### What is being asked
Copy exactly the lines of the material below, starting with the first and including the line that holds "770 129 14.69".

··· Supplied information ···

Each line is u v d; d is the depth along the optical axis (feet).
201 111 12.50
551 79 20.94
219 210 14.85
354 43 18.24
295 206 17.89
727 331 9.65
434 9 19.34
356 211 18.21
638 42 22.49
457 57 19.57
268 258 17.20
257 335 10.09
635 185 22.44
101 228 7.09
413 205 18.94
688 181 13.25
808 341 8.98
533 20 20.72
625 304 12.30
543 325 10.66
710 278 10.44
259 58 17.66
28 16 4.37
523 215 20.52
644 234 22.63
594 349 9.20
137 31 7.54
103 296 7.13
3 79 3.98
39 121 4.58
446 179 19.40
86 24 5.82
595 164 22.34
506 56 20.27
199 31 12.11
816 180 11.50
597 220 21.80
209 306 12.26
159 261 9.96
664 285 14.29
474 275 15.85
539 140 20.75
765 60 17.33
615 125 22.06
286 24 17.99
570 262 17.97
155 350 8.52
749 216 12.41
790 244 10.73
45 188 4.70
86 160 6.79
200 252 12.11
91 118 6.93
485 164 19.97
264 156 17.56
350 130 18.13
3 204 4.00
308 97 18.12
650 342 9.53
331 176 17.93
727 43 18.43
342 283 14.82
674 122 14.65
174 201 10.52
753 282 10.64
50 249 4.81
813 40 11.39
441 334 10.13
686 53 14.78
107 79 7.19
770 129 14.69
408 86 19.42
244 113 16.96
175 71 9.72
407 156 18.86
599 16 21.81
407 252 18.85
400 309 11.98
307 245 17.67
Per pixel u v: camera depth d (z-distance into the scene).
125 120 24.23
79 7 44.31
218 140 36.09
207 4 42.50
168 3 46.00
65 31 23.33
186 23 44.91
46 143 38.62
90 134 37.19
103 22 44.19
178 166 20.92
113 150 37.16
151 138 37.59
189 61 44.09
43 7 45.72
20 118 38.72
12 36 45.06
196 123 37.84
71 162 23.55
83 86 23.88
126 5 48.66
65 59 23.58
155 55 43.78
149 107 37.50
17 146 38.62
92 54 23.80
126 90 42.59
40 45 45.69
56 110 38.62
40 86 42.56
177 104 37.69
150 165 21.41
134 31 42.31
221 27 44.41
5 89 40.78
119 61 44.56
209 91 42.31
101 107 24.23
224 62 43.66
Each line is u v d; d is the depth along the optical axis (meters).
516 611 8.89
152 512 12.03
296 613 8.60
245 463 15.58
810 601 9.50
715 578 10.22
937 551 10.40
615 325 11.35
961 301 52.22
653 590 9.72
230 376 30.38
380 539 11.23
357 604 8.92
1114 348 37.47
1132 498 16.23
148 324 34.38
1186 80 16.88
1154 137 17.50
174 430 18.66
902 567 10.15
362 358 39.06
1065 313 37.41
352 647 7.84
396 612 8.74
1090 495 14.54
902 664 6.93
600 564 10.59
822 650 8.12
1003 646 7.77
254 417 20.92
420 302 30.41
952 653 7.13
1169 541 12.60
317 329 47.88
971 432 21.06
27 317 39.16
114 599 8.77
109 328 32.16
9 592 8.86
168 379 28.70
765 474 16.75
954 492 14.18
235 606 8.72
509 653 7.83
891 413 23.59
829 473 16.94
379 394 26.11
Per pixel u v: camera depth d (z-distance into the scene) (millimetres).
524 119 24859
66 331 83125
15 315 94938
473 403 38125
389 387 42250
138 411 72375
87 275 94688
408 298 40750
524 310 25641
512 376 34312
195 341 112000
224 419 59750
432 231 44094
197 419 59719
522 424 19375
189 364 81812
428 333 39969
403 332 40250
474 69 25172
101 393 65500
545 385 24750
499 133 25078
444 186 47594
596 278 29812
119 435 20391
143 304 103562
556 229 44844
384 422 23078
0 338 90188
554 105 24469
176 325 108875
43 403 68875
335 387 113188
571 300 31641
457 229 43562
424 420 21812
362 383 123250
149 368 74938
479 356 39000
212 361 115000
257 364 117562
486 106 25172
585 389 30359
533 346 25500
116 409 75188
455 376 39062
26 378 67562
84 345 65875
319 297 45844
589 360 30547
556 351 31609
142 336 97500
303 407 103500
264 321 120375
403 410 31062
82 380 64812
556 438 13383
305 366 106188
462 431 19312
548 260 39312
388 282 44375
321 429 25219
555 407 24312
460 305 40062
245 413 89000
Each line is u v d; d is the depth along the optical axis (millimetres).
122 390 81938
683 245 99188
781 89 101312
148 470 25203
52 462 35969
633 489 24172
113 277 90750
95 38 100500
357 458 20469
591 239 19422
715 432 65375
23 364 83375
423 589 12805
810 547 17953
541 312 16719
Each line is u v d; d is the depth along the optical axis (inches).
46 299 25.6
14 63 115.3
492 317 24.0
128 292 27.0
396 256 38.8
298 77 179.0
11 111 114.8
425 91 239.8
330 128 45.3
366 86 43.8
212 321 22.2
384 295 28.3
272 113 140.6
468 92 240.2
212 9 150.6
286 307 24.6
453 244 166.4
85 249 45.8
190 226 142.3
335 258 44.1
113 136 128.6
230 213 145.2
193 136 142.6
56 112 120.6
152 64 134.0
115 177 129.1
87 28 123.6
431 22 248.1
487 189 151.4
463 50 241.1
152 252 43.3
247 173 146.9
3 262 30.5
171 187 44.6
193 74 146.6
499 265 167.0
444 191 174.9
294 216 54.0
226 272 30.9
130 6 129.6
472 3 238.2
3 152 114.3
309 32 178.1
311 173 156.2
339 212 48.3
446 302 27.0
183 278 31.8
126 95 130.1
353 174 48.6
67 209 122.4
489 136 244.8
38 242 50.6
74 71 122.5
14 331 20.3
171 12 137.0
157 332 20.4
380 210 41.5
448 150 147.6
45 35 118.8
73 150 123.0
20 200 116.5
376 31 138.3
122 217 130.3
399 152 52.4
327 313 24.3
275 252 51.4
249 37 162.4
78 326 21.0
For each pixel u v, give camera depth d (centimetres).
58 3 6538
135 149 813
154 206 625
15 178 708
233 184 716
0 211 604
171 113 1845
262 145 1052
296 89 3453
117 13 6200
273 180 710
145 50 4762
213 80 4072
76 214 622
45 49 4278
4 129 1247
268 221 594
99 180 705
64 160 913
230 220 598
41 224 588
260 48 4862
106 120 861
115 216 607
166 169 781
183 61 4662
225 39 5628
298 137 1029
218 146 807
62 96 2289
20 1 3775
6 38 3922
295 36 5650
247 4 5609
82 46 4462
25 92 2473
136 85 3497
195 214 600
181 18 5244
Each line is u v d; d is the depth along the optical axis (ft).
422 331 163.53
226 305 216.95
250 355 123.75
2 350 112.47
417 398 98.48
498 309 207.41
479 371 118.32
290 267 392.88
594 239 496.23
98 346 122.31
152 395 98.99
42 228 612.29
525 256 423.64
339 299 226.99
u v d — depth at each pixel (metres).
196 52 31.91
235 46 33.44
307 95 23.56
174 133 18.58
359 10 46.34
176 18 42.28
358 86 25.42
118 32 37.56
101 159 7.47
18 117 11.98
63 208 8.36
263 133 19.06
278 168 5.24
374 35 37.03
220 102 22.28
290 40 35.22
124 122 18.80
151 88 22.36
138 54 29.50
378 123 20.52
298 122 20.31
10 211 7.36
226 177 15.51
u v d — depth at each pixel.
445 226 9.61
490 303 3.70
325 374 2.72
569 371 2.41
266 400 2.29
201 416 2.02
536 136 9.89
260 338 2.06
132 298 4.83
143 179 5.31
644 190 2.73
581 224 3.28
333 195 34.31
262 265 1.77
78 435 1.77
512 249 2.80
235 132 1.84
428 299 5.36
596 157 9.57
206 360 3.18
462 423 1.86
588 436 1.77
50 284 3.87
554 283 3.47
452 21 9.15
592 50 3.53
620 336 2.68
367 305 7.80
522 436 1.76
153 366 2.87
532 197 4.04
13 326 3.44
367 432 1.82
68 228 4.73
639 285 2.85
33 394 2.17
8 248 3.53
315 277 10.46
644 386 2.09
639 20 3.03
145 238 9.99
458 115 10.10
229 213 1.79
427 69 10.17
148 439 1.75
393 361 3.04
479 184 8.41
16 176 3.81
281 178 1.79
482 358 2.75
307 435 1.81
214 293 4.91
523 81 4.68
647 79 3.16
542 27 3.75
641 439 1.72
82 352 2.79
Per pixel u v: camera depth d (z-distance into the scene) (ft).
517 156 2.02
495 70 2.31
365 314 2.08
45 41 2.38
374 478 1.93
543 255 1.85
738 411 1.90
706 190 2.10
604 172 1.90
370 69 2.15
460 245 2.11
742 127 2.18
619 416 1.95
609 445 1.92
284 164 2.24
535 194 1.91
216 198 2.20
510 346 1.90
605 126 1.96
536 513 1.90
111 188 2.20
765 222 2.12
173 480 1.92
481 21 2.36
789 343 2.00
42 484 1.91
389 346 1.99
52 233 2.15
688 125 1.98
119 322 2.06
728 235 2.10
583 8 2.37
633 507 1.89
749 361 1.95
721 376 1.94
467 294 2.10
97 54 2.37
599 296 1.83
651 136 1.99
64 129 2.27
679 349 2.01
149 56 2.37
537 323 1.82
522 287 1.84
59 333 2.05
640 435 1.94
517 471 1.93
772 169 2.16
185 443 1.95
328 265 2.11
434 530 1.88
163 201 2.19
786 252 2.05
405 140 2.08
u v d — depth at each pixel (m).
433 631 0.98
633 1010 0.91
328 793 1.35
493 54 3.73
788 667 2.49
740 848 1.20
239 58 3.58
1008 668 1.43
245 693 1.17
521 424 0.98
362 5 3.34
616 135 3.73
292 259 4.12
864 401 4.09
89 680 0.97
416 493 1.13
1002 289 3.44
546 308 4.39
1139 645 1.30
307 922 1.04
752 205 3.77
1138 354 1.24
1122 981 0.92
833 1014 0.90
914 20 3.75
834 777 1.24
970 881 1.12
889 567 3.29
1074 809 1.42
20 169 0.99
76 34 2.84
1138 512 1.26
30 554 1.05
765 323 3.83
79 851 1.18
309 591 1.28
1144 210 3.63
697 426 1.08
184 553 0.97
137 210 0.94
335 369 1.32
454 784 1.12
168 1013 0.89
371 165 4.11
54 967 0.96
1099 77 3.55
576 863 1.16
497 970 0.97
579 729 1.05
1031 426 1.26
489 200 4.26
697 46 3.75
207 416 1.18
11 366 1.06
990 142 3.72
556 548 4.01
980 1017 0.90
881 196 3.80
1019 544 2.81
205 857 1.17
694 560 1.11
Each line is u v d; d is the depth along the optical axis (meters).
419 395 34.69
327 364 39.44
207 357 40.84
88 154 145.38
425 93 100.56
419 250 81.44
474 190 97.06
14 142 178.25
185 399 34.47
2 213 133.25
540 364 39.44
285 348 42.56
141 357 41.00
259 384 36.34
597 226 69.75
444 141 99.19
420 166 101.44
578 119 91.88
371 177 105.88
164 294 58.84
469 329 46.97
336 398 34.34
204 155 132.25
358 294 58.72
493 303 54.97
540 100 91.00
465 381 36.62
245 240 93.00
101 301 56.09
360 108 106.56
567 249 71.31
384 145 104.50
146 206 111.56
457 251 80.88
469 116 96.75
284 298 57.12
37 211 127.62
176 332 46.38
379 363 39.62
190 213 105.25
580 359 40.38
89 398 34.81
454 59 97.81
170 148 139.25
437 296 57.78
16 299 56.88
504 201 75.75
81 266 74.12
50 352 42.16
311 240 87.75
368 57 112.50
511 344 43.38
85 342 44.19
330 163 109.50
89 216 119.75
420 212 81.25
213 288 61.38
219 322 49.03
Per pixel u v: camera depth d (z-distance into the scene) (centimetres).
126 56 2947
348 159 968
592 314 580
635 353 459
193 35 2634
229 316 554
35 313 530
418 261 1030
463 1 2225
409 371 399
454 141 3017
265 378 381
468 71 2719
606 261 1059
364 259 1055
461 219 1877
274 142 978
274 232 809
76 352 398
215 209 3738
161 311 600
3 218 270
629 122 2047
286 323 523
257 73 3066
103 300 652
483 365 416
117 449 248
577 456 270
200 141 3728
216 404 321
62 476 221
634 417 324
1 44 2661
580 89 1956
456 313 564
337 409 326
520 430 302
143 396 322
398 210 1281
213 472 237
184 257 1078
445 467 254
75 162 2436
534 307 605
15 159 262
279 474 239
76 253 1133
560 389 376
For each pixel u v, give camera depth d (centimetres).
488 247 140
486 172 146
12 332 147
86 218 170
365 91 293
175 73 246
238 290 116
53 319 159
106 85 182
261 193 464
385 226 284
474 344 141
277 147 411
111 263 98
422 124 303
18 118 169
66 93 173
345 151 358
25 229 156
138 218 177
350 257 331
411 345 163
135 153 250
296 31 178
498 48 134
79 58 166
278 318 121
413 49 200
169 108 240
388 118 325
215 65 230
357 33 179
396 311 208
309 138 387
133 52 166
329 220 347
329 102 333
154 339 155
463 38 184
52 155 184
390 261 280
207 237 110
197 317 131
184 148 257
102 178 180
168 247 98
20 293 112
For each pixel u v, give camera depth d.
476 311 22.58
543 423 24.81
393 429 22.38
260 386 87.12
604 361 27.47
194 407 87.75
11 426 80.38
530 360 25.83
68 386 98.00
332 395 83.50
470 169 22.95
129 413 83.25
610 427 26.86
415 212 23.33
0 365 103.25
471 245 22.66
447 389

···

### Completed exercise
Each line is u v d; d is the depth along the optical axis (feet).
201 111 12.50
551 79 20.94
219 210 14.85
354 43 18.24
295 206 17.89
727 331 9.65
434 9 19.34
356 211 18.21
638 42 22.49
457 57 19.57
268 258 17.20
257 335 10.09
635 185 22.44
101 228 7.09
413 205 18.94
688 181 13.25
808 341 8.98
533 20 20.72
625 304 12.30
543 325 10.66
710 278 10.44
259 58 17.66
28 16 4.37
523 215 20.52
644 234 22.63
594 349 9.20
137 31 7.54
103 296 7.13
3 79 3.98
39 121 4.58
446 179 19.40
86 24 5.82
595 164 22.34
506 56 20.27
199 31 12.11
816 180 11.50
597 220 21.80
209 306 12.26
159 261 9.96
664 285 14.29
474 275 15.85
539 140 20.75
765 60 17.33
615 125 22.06
286 24 17.99
570 262 17.97
155 350 8.52
749 216 12.41
790 244 10.73
45 188 4.70
86 160 6.79
200 252 12.11
91 118 6.93
485 164 19.97
264 156 17.56
350 130 18.13
3 204 4.00
308 97 18.12
650 342 9.53
331 176 17.93
727 43 18.43
342 283 14.82
674 122 14.65
174 201 10.52
753 282 10.64
50 249 4.81
813 40 11.39
441 334 10.13
686 53 14.78
107 79 7.19
770 129 14.69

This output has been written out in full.